== What is being asked ==
Copy out the text lines of every record below word for word, without the pictures.

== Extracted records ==
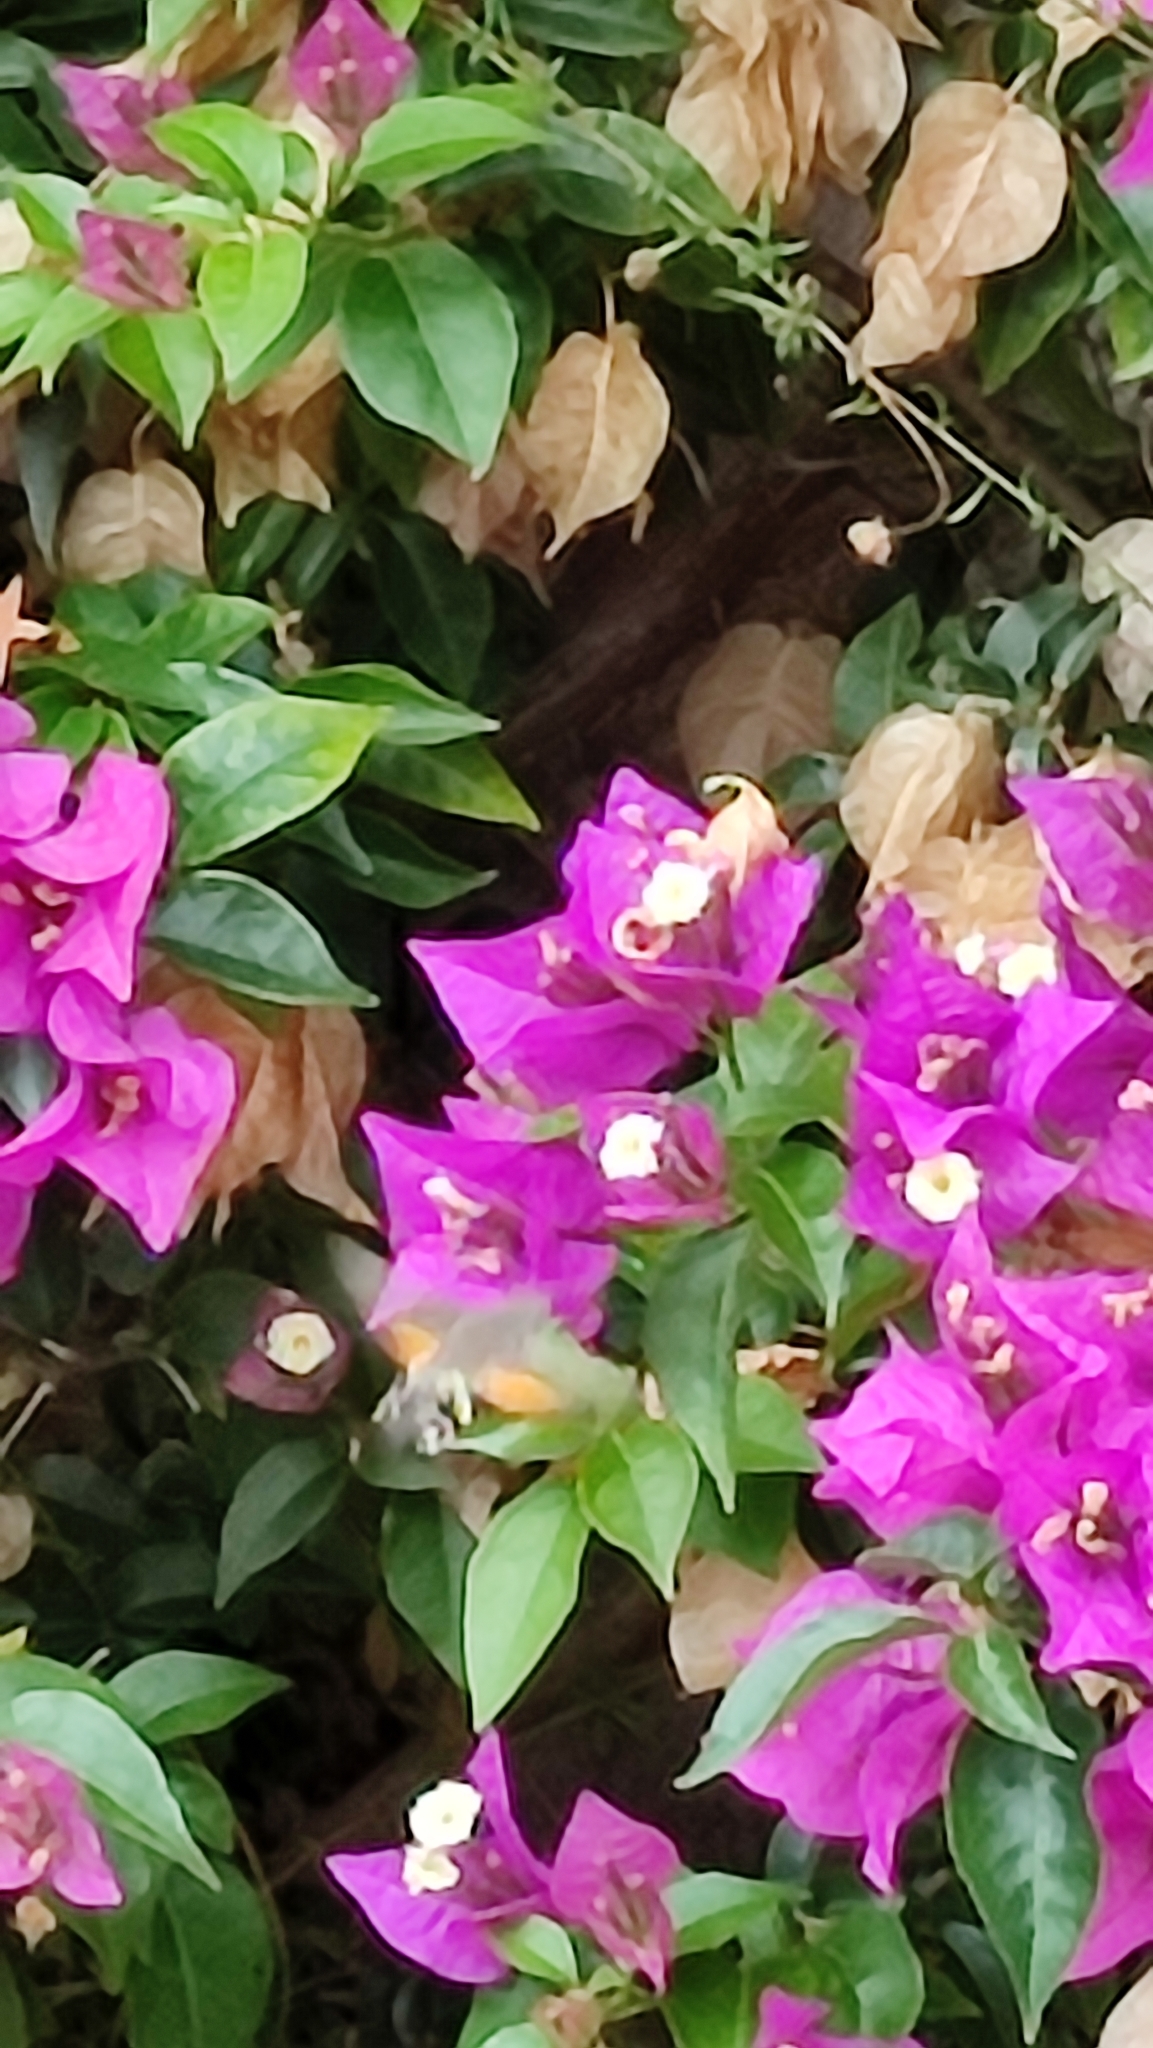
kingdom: Animalia
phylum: Arthropoda
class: Insecta
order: Lepidoptera
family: Sphingidae
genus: Macroglossum
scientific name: Macroglossum stellatarum
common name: Humming-bird hawk-moth
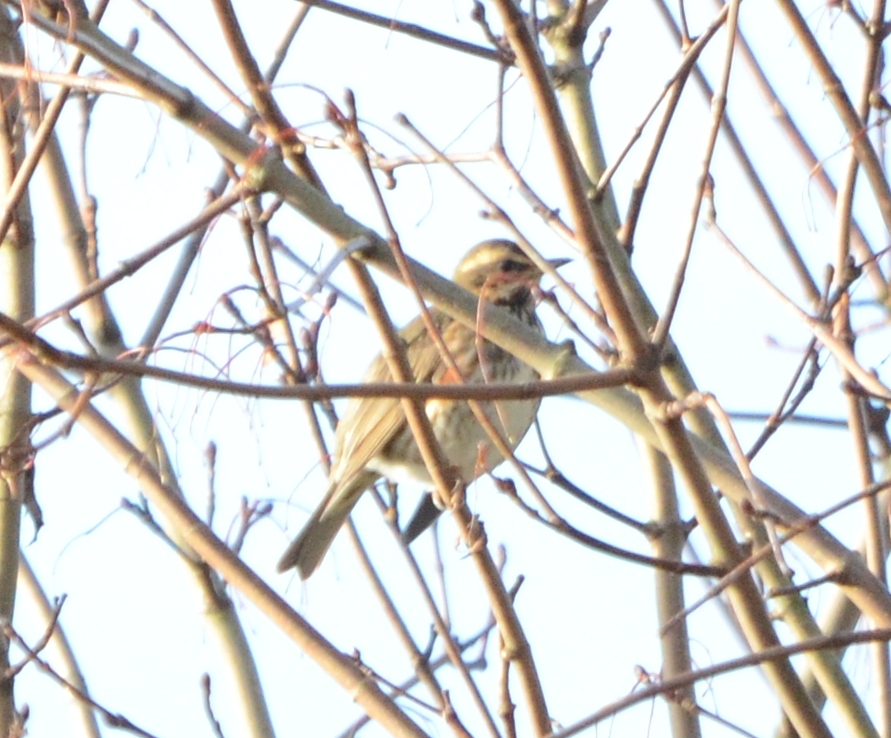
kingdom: Animalia
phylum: Chordata
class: Aves
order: Passeriformes
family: Turdidae
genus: Turdus
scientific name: Turdus iliacus
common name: Redwing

== Solution to the exercise ==
kingdom: Animalia
phylum: Arthropoda
class: Insecta
order: Lepidoptera
family: Sphingidae
genus: Macroglossum
scientific name: Macroglossum stellatarum
common name: Humming-bird hawk-moth
kingdom: Animalia
phylum: Chordata
class: Aves
order: Passeriformes
family: Turdidae
genus: Turdus
scientific name: Turdus iliacus
common name: Redwing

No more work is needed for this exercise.